| TASK DATA |
++++
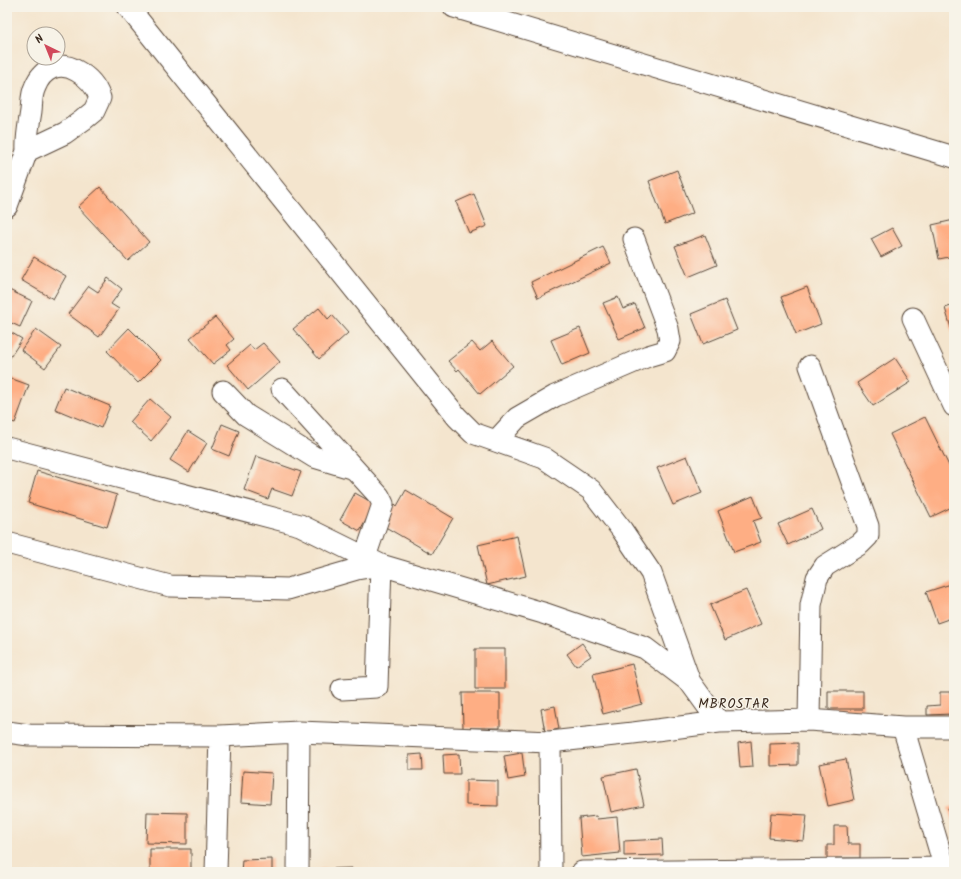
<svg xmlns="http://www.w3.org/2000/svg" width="961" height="879" font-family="Kalam,sans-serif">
  <rect width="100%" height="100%" fill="#f7f3e8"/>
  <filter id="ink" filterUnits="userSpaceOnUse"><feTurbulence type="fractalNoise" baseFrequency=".025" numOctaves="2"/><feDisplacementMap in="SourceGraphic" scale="8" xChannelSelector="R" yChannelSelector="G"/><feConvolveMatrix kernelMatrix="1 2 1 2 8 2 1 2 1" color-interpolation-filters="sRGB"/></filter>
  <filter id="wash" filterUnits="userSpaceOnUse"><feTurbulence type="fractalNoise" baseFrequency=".012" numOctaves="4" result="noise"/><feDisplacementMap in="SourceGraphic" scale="16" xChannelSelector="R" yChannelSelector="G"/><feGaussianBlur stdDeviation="0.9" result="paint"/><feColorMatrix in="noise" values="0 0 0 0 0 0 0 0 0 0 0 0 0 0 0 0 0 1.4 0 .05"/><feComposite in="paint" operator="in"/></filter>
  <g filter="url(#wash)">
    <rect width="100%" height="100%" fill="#f4e5ce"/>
    <g id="blocks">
      <!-- building -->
      <path fill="#feae84" d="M677,170L693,213L665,224L649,181Z
        M100,187L149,242L128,261L78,207Z
        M474,194L487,226L469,233L456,202Z
        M954,220V256L939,259L932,225Z
        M892,228L902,246L881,257L871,239Z
        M705,235L717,265L688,277L675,246Z
        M603,247L611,263L538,298L531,282Z
        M34,257L66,276L53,299L21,280Z
        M108,278L122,289L111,304L119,309L99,337L68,314L89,286L98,292Z
        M807,287L821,324L796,334L781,297Z
        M7,289L32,301L20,327L7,321Z
        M618,297L623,309L635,304L645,328L619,339L603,303Z
        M725,300L737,330L703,344L691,314Z
        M954,305V338L945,308Z
        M319,308L328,319L332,315L348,333L319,359L293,329Z
        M215,317L234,339L227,345L231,350L213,364L190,338Z
        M129,328L161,360L138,383L107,351Z
        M580,328L590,353L562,365L551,340Z
        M36,329L61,347L45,368L21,350Z
        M7,330L22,339L7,362Z
        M492,341L513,366L480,394L459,369L457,371L448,361L472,342L480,351Z
        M263,343L280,362L248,390L227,365L250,345L254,350Z
        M895,358L911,382L873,406L857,383Z
        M7,377L29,385L15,423L7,420Z
        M64,387L110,406L101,428L55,409Z
        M150,399L171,417L151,441L130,422Z
        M925,417L954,476V506L931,517L890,434Z
        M222,424L239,431L229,456L212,449Z
        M188,431L207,443L189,472L170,460Z
        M256,456L301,472L292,496L272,489L268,499L244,490Z
        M687,456L702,493L673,505L657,468Z
        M37,471L117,495L107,527L28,503Z
        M406,490L453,518L432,554L382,525L395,504L397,506Z
        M355,493L375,504L360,531L340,520Z
        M753,496L762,518L753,521L761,542L734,552L718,511Z
        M812,509L821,529L788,545L778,524Z
        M517,536L526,576L487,585L478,545Z
        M954,583V617L937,623L926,592Z
        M746,590L761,624L725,640L710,605Z
        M582,643L591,656L576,666L567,654Z
        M475,649H505V689H475Z
        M632,664L642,704L603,714L593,674Z
        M828,691H863V709H828Z
        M940,692H952V714L927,715V706L940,705Z
        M462,693H500V728H463Z
        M555,706L559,729L545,732L541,709Z
        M751,741L753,767L740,768L738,743Z
        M798,743V765L770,766V744Z
        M522,753L525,777L508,780L504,756Z
        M422,754L423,770H409V755Z
        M459,754L460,774H444L443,755Z
        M846,759L854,800L828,806L819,764Z
        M636,769L644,805L611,812L603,776Z
        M243,771L272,773L270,804L241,802Z
        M466,780L498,781V806L466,805Z
        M954,806V820L952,821L948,808Z
        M147,812L187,813V844L146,843Z
        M771,813L807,815L804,841L769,838Z
        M596,816L597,819L617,817L620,853L582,857L579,818Z
        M834,826H847L848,844H860V858H827V845H834Z
        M662,839L663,855L624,856V841Z
        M150,849H191V872H150Z
        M272,859V872H241L242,860Z
        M352,868V872H320V869Z"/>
    </g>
  </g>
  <g filter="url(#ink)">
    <use href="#blocks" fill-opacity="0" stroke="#574638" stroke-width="1"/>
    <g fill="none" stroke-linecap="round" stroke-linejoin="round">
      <defs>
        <path id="street" d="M128,7L457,417L473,433L544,458L591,490L622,530L651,573L690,682
          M454,7L954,157
          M7,206L27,151C26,137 29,125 31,111C32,103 31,95 35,87C42,69 59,60 77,71C88,77 96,86 100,98L94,111L83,120L65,133L27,151
          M913,318L954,406
          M282,389L379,496L383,504L365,557
          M223,391L246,415L314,457L354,469
          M496,441L517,418L555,396L648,356L665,351L670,341L668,329L634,239
          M7,448L300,525L381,565L543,613L645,648L690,682L719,722
          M7,543L170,586L288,589L357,569L381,565L377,687L342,689
          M809,720L811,605L817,578L825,566L860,544L868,536V526L810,366
          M903,727L946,872
          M7,732L29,735L220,736L299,732L550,742L633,733L719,722L809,720L903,727H954
          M550,742L551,872
          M216,872L220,736
          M298,872L299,732
          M582,872L954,868"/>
      </defs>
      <!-- street casing -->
      <use href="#street" stroke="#574638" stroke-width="23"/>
      <!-- street -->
      <use href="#street" stroke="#fff" stroke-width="21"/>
    </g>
  </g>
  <g text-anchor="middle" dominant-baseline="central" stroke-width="3" stroke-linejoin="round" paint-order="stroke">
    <!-- quarter labels -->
    <g font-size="13" letter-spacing="1" fill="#3b2a1e" stroke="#f7f3e8">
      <text x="734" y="704">MBROSTAR</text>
    </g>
  </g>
  <!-- margin -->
  <rect width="961" height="879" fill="none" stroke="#f7f3e8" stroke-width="24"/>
  <!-- north arrow -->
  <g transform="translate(46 46) rotate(317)"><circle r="19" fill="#f7f3e8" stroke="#aca397"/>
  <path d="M0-3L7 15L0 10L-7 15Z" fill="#d1495b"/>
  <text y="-6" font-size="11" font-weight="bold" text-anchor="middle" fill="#3b2a1e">N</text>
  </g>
</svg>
++++
| DIRECTIONS FOR THIS TASK |
Everything starting at the line containing "M147,812L187,813V844L146,843Z" and ending at the line containing "M7,543L170,586L288,589L357,569L381,565L377,687L342,689" in the records above should be repeated exactly, and only that.

| ANSWER SPACE |
        M147,812L187,813V844L146,843Z
        M771,813L807,815L804,841L769,838Z
        M596,816L597,819L617,817L620,853L582,857L579,818Z
        M834,826H847L848,844H860V858H827V845H834Z
        M662,839L663,855L624,856V841Z
        M150,849H191V872H150Z
        M272,859V872H241L242,860Z
        M352,868V872H320V869Z"/>
    </g>
  </g>
  <g filter="url(#ink)">
    <use href="#blocks" fill-opacity="0" stroke="#574638" stroke-width="1"/>
    <g fill="none" stroke-linecap="round" stroke-linejoin="round">
      <defs>
        <path id="street" d="M128,7L457,417L473,433L544,458L591,490L622,530L651,573L690,682
          M454,7L954,157
          M7,206L27,151C26,137 29,125 31,111C32,103 31,95 35,87C42,69 59,60 77,71C88,77 96,86 100,98L94,111L83,120L65,133L27,151
          M913,318L954,406
          M282,389L379,496L383,504L365,557
          M223,391L246,415L314,457L354,469
          M496,441L517,418L555,396L648,356L665,351L670,341L668,329L634,239
          M7,448L300,525L381,565L543,613L645,648L690,682L719,722
          M7,543L170,586L288,589L357,569L381,565L377,687L342,689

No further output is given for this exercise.